The EES statement phrases the organization’s position this way: “At present we cannot confirm or deny that the four texts in the photographed list are the same as the four texts summarily described in the appendix to the 2013 contract.”
The statement concludes with the following:
“We are grateful to Professor Holmes for sharing with us in advance the newly revealed contract and photograph, and we are working with him to clarify whether the four texts in the photographed list, or any other EES papyri, were sold or offered for sale to Hobby Lobby or its agents, and if so, when and by whom. This may take some time, and unless and until new evidence emerges, there is no more we can say. We note that Professor Obbink has not been a General Editor of the Oxyrhynchus Papyri since August 2016.”

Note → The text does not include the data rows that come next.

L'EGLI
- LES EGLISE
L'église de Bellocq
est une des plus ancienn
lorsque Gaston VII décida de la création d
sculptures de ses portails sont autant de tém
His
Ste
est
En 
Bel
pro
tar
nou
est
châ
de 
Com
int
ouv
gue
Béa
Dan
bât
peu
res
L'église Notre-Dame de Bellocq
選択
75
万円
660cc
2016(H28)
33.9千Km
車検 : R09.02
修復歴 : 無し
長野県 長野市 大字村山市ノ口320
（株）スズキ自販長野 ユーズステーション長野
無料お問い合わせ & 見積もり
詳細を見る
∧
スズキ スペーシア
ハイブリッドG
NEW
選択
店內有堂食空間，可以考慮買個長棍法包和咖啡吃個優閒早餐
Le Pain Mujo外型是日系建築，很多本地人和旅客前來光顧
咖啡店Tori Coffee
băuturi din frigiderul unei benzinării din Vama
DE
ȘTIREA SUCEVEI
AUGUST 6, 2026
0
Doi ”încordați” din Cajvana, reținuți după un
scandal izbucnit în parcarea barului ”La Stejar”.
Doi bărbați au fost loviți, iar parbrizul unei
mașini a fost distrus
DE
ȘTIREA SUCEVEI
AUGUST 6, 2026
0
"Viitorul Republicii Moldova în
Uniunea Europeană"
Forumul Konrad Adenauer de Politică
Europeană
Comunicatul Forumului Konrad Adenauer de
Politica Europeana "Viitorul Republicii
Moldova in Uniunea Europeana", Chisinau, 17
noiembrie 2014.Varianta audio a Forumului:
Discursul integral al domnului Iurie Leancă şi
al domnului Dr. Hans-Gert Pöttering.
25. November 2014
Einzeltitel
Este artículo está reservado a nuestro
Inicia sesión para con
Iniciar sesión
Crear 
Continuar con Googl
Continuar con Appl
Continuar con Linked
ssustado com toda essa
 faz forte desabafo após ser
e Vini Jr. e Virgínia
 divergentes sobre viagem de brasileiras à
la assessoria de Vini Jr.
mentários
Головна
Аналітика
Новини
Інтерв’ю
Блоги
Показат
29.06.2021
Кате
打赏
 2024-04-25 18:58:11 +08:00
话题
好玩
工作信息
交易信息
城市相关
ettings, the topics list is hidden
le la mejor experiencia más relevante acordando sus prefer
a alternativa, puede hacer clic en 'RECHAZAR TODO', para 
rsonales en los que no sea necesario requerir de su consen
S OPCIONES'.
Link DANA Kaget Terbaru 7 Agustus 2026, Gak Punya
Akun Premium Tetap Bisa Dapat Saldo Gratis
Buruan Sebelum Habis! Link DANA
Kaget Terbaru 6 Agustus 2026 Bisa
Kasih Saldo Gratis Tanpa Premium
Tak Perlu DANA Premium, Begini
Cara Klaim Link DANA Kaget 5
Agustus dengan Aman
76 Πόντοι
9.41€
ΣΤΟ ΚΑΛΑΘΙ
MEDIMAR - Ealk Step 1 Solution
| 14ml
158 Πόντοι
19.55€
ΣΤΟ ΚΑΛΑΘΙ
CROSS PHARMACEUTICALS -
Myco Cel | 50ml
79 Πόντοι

It is encouraging to hear that Holmes and the EES will be working together to get to the bottom of this. If, as Holmes’ letter alleges, “a purchase agreement was executed” in 2013, presumably money changed hands and there are additional financial records to examine.
A couple points made in the statement do seem to call for further clarification. The first is this one: “In our statement of 4 June 2018 we simply reported Professor Obbink’s responses to our questions at that time. . .” It would be helpful to know how much of that 2018 statement was “simply reporting” what Professor Obbink said. For instance, the account of the identification of the fragment: “The identification of the fragment as Mark was made in 2011 by a researcher working for Professor Obbink.” Was this claim is based on anything other than Professor Obbink’s answers to questions posed in 2018, or was there some EES oversight of the matter before that time?
The second point is related. The final line of the statement reads: “We note that Professor Obbink has not been a General Editor of the Oxyrhynchus Papyri since August 2016.” Can representatives of the EES clarify whether this fact is at all related to this portion of last year’s EES statement: “In spring 2016, in the light of the social media debate about possible early fragments of gospels being for sale, the EES decided to review what NT fragments had been identified in its collection but not yet published, and realised that the supposed first-century Mark was the papyrus now published as 5345”? Or is the timing of the two simply coincidental?
And again, for reasons I outlined in a previous post, it would be useful to have some clarity about the system of photographs and cards mentioned in the June 2018 statement: “EES records include a photograph and brief record card for each papyrus awaiting publication, which were prepared to assist the General Editors in selecting papyri for future volumes.” The existence of such records makes it hard to see how anyone could think it was even possible to get away with what Professor Obbink is being accused to doing (selling Oxyrhynchus papyri that are owned by the Egypt Exploration Society and that are documented as such). I’ll repeat my previous questions: What is on these cards besides photographs and dates? Where are they kept, and who has access to them? It would be great if someone with knowledge of the matter at the Egypt Exploration Society would shed some light on that, while we all await the time when “new evidence emerges.”